Extract every line of the records that contains the string "Azlan".
------ EXERCISE INPUT
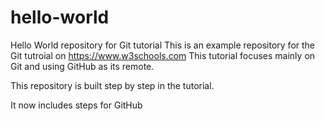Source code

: # hello-world
Hello World repository for Git tutorial
This is an example repository for the Git tutroial on https://www.w3schools.com
This tutorial focuses mainly on Git and using GitHub as its remote.

This repository is built step by step in the tutorial.

It now includes steps for GitHub
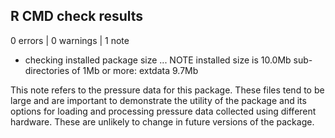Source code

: ## R CMD check results

0 errors | 0 warnings | 1 note


* checking installed package size ... NOTE
  installed size is  10.0Mb
  sub-directories of 1Mb or more:
    extdata   9.7Mb
    
This note refers to the pressure data for this package. These files tend to be 
large and are important to demonstrate the utility of the package and its 
options for loading and processing pressure data collected using different 
hardware. These are unlikely to change in future versions of the package.  
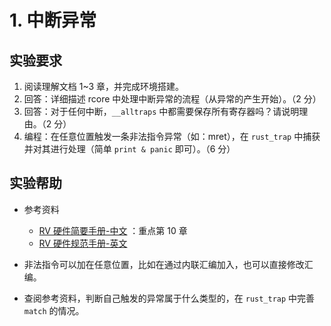 # 1. 中断异常

## 实验要求

1. 阅读理解文档 1~3 章，并完成环境搭建。
2. 回答：详细描述 rcore 中处理中断异常的流程（从异常的产生开始）。（2 分）
3. 回答：对于任何中断，`__alltraps` 中都需要保存所有寄存器吗？请说明理由。（2 分）
4. 编程：在任意位置触发一条非法指令异常（如：mret），在 `rust_trap` 中捕获并对其进行处理（简单 `print & panic` 即可）。（6 分）

## 实验帮助

- 参考资料

  - [RV 硬件简要手册-中文](http://crva.ict.ac.cn/documents/RISC-V-Reader-Chinese-v2p1.pdf) ：重点第 10 章
  - [RV 硬件规范手册-英文](https://riscv.org/specifications/privileged-isa/)

- 非法指令可以加在任意位置，比如在通过内联汇编加入，也可以直接修改汇编。
- 查阅参考资料，判断自己触发的异常属于什么类型的，在 `rust_trap` 中完善 `match` 的情况。
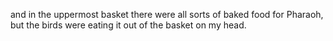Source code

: and in the uppermost basket there were all sorts of baked food for Pharaoh, but the birds were eating it out of the basket on my head.
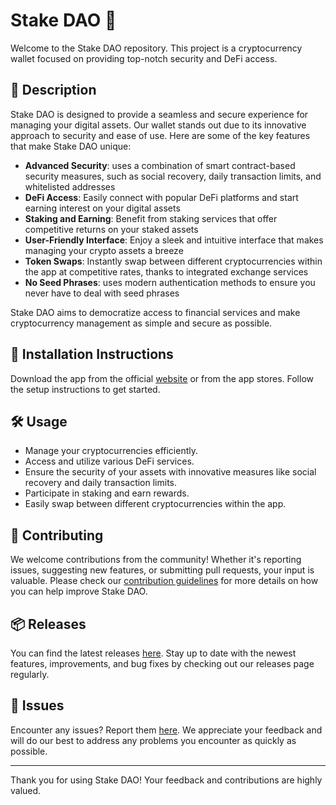 
# Stake DAO 🚀

Welcome to the Stake DAO repository. This project is a cryptocurrency wallet focused on providing top-notch security and DeFi access.

## 📜 Description

Stake DAO is designed to provide a seamless and secure experience for managing your digital assets. Our wallet stands out due to its innovative approach to security and ease of use. Here are some of the key features that make Stake DAO unique:

- **Advanced Security**: uses a combination of smart contract-based security measures, such as social recovery, daily transaction limits, and whitelisted addresses
- **DeFi Access**: Easily connect with popular DeFi platforms and start earning interest on your digital assets
- **Staking and Earning**: Benefit from staking services that offer competitive returns on your staked assets
- **User-Friendly Interface**: Enjoy a sleek and intuitive interface that makes managing your crypto assets a breeze
- **Token Swaps**: Instantly swap between different cryptocurrencies within the app at competitive rates, thanks to integrated exchange services
- **No Seed Phrases**: uses modern authentication methods to ensure you never have to deal with seed phrases

Stake DAO aims to democratize access to financial services and make cryptocurrency management as simple and secure as possible.

## 🚀 Installation Instructions

Download the app from the official [website](https://www.example.com) or from the app stores. Follow the setup instructions to get started.

## 🛠️ Usage

- Manage your cryptocurrencies efficiently.
- Access and utilize various DeFi services.
- Ensure the security of your assets with innovative measures like social recovery and daily transaction limits.
- Participate in staking and earn rewards.
- Easily swap between different cryptocurrencies within the app.

## 🤝 Contributing

We welcome contributions from the community! Whether it's reporting issues, suggesting new features, or submitting pull requests, your input is valuable. Please check our [contribution guidelines](../../contributing) for more details on how you can help improve Stake DAO.

## 📦 Releases

You can find the latest releases [here](../../releases). Stay up to date with the newest features, improvements, and bug fixes by checking out our releases page regularly.

## 🐛 Issues

Encounter any issues? Report them [here](../../issues). We appreciate your feedback and will do our best to address any problems you encounter as quickly as possible.

---

Thank you for using Stake DAO! Your feedback and contributions are highly valued.
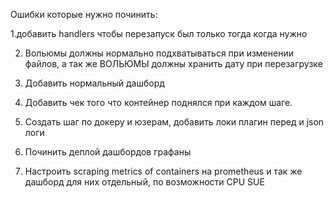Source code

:Ошибки которые нужно починить:

1.добавить handlers чтобы перезапуск был только тогда когда нужно

2. Вольюмы должны нормально подхватываться при изменении файлов, а так же ВОЛЬЮМЫ должны хранить дату при перезагрузке

3. Добавить нормальный дашборд

4. Добавить чек того что контейнер поднялся при каждом шаге.

5. Создать шаг по докеру и юзерам, добавить локи плагин перед и json логи

6. Починить деплой дашбордов графаны

7. Настроить scraping metrics of containers на prometheus и так же дашборд для них отдельный, по возможности CPU SUE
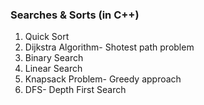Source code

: ### Searches & Sorts (in C++)
1. Quick Sort
2. Dijkstra Algorithm- Shotest path problem
3. Binary Search
4. Linear Search
5. Knapsack Problem- Greedy approach
6. DFS- Depth First Search
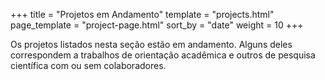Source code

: +++
title = "Projetos em Andamento"
template = "projects.html"
page_template = "project-page.html"
sort_by = "date"
weight = 10
+++

Os projetos listados nesta seção estão em andamento. Alguns deles correspondem a trabalhos de orientação acadêmica e outros de pesquisa científica com ou sem colaboradores.
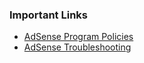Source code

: 
### Important Links

- [AdSense Program Policies](https://support.google.com/adsense/answer/9274516?hl=en&ref_topic=28893&sjid=3486150226583188162-AP)
- [AdSense Troubleshooting](https://support.google.com/adsense/answer/9190028?hl=en&ref_topic=28893&sjid=3486150226583188162-AP)

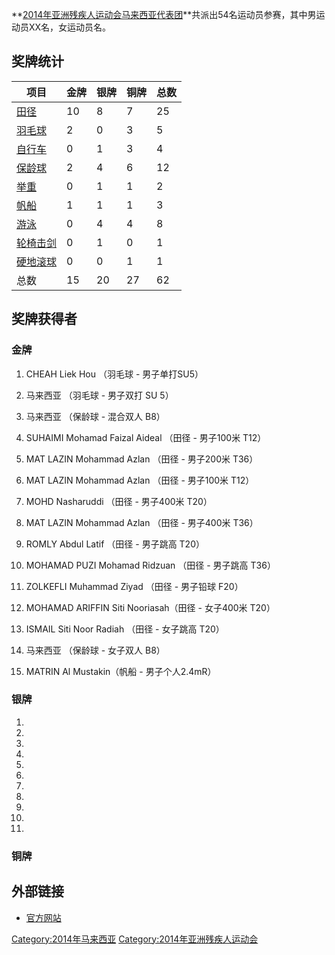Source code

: **[2014年亚洲残疾人运动会马来西亚代表团](https://zh.wikipedia.org/wiki/2014年亚洲残疾人运动会 "wikilink")**共派出54名运动员参赛，其中男运动员XX名，女运动员名。

## 奖牌统计

| 项目                                                                   | 金牌 | 银牌 | 铜牌 | 总数 |
| -------------------------------------------------------------------- | -- | -- | -- | -- |
| [田径](https://zh.wikipedia.org/wiki/2014年亚洲残疾人运动会田径比赛 "wikilink")     | 10 | 8  | 7  | 25 |
| [羽毛球](https://zh.wikipedia.org/wiki/2014年亚洲残疾人运动会羽毛球比赛 "wikilink")   | 2  | 0  | 3  | 5  |
| [自行车](https://zh.wikipedia.org/wiki/2014年亚洲残疾人运动会自行车比赛 "wikilink")   | 0  | 1  | 3  | 4  |
| [保龄球](https://zh.wikipedia.org/wiki/2014年亚洲残疾人运动会保龄球比赛 "wikilink")   | 2  | 4  | 6  | 12 |
| [举重](https://zh.wikipedia.org/wiki/2014年亚洲残疾人运动会举重比赛 "wikilink")     | 0  | 1  | 1  | 2  |
| [帆船](https://zh.wikipedia.org/wiki/2014年亚洲残疾人运动会帆船比赛 "wikilink")     | 1  | 1  | 1  | 3  |
| [游泳](https://zh.wikipedia.org/wiki/2014年亚洲残疾人运动会游泳比赛 "wikilink")     | 0  | 4  | 4  | 8  |
| [轮椅击剑](https://zh.wikipedia.org/wiki/2014年亚洲残疾人运动会轮椅击剑比赛 "wikilink") | 0  | 1  | 0  | 1  |
| [硬地滚球](https://zh.wikipedia.org/wiki/2014年亚洲残疾人运动会硬地滚球比赛 "wikilink") | 0  | 0  | 1  | 1  |
| 总数                                                                   | 15 | 20 | 27 | 62 |

## 奖牌获得者

### 金牌

1.  CHEAH Liek Hou （羽毛球 - 男子单打SU5）

2.  马来西亚 （羽毛球 - 男子双打 SU 5）

3.  马来西亚 （保龄球 - 混合双人 B8）

4.  SUHAIMI Mohamad Faizal Aideal （田径 - 男子100米 T12）

5.  MAT LAZIN Mohammad Azlan （田径 - 男子200米 T36）

6.  MAT LAZIN Mohammad Azlan （田径 - 男子100米 T12）

7.  MOHD Nasharuddi （田径 - 男子400米 T20）

8.  MAT LAZIN Mohammad Azlan （田径 - 男子400米 T36）

9.  ROMLY Abdul Latif （田径 - 男子跳高 T20）

10. MOHAMAD PUZI Mohamad Ridzuan （田径 - 男子跳高 T36）

11. ZOLKEFLI Muhammad Ziyad （田径 - 男子铅球 F20）

12. MOHAMAD ARIFFIN Siti Nooriasah（田径 - 女子400米 T20）

13. ISMAIL Siti Noor Radiah （田径 - 女子跳高 T20）

14. 马来西亚 （保龄球 - 女子双人 B8）

15. MATRIN Al Mustakin（帆船 - 男子个人2.4mR）

### 银牌

1.
2.
3.
4.
5.
6.
7.
8.
9.
10.
11.
### 铜牌

## 外部链接

  - [官方网站](https://web.archive.org/web/20141025212805/http://incheon2014apg.org/scheduleResult/medal/athletes)

[Category:2014年马来西亚](https://zh.wikipedia.org/wiki/Category:2014年马来西亚 "wikilink") [Category:2014年亚洲残疾人运动会](https://zh.wikipedia.org/wiki/Category:2014年亚洲残疾人运动会 "wikilink")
------------
SOLUTION TO THE EXERCISE -
5.  MAT LAZIN Mohammad Azlan （田径 - 男子200米 T36）
6.  MAT LAZIN Mohammad Azlan （田径 - 男子100米 T12）
8.  MAT LAZIN Mohammad Azlan （田径 - 男子400米 T36）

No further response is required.